“Shin Joong Hyun & Yup Juns”

By Andrew Hamlin
Northwest Asian Weekly


Although he remains almost unknown to American audiences, Shin Joong Hyun achieved legendary status long ago in his native South Korea. Now, his music can be heard in the States with the release of “Shin Joong Hyun & Yup Juns” by Lion Productions and distributed by Seattle’s In The Attic record label.

Born in Seoul in 1938, Shin spent several years living with his father and stepmother in both Japan and Manchuria. After becoming orphaned at age 15, he returned to the city of his birth and slowly began plotting a career in rock and roll.

Shin became the first rock star South Korea had ever seen, and his first prominent band, Add 4, was the first native rock band South Korea ever heard. Although Shin was never completely original when compared to Western music, he pioneered style after style for Korean-speaking audiences. He embodied the rebellious rock and roll attitude, too. After failing to produce a puff piece for South Korean President Park Chung Hee in 1972, Shin found himself arrested on marijuana charges, then banned from public performances for some time after his release.

Like many classic Western rock performers, Shin’s journey took many unexpected twists and turns. This version of “Shin Joong Hyun & Yup Juns” was originally recorded in 1974 as a very limited-edition and promotional item, intended for radio stations. When the record failed to catch fire, Shin’s Korean record label dropped it, and the band had to re-cut the material. The original version was, until now, almost impossible to find in both the East and the West.

And that is a shame, because the record shows an inventive band leader at the top of his game. Shin earned renown for his guitar playing, and he is only the sixth guitarist in history to earn recognition from the Fender guitar company’s Custom Shop Tribute Series. His performance pushes ahead of the beat and then lags behind it, creating suspense, urgency, and at times, reggae-style upbeat emphasis.

Shin’s singing is an equally important, if not as often-praised, element of his music. He borrows intensity from American soul singing, but retains a ragged edge to his tones and a unique, twisting manner of phrasing that remains his alone.

The “Shin Joong Hyun & Yup Juns” set is not as brazenly psychedelic as some of Shin’s earlier work, but it does make use of bold sounds. “I Love You,” a simply titled song with an odd, chanted melody line, features bells, shakers, and what sounds like dragged chains. The album’s finale, “Rising Sun,” starts conventionally enough with melodic guitar, but winds its way through rubbery bass, echoed drumming, electric clinking, and whooping flying-saucer noises.

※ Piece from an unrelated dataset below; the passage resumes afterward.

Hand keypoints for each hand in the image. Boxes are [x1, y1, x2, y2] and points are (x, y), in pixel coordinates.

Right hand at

The music on this album was not planned as protest music, in the often-used sense of that word. However, Shin was dissatisfied at the time with his career and his relationship to his own country. A “yipjun” is a cheap brass coin, and Shin facetiously thought of himself as cheap and easily replaceable. He was, of course, quite the opposite.

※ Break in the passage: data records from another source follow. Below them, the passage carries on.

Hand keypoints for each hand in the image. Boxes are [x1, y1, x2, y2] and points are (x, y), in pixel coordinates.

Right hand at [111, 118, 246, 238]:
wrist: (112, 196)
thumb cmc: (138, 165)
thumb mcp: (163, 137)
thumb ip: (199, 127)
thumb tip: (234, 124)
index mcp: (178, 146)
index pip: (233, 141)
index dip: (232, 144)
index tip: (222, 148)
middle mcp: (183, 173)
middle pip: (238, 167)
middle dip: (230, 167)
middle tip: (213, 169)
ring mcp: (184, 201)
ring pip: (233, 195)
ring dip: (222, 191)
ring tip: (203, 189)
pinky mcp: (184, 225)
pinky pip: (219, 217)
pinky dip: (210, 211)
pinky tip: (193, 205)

This set is one of a series that Shin Joon Hyun released in the West, documenting the performer’s steady evolution from Ventures-style surf-rock, through psychedelia and protest music, to more modern, but still envelope-pushing approaches. Shin has also written hits for other South Korean artists and runs his own music club. He rarely performs or records these days, but two of his sons have taken up music. Here’s to hoping that we continue to hear more from this most distinctive and influential South Korean rocker. (end)

“Shin Joong Hyun & Yup Juns” is available on LP vinyl and compact disc from Lion Productions, distributed by Seattle’s Light In The Attic label, at record stores near you.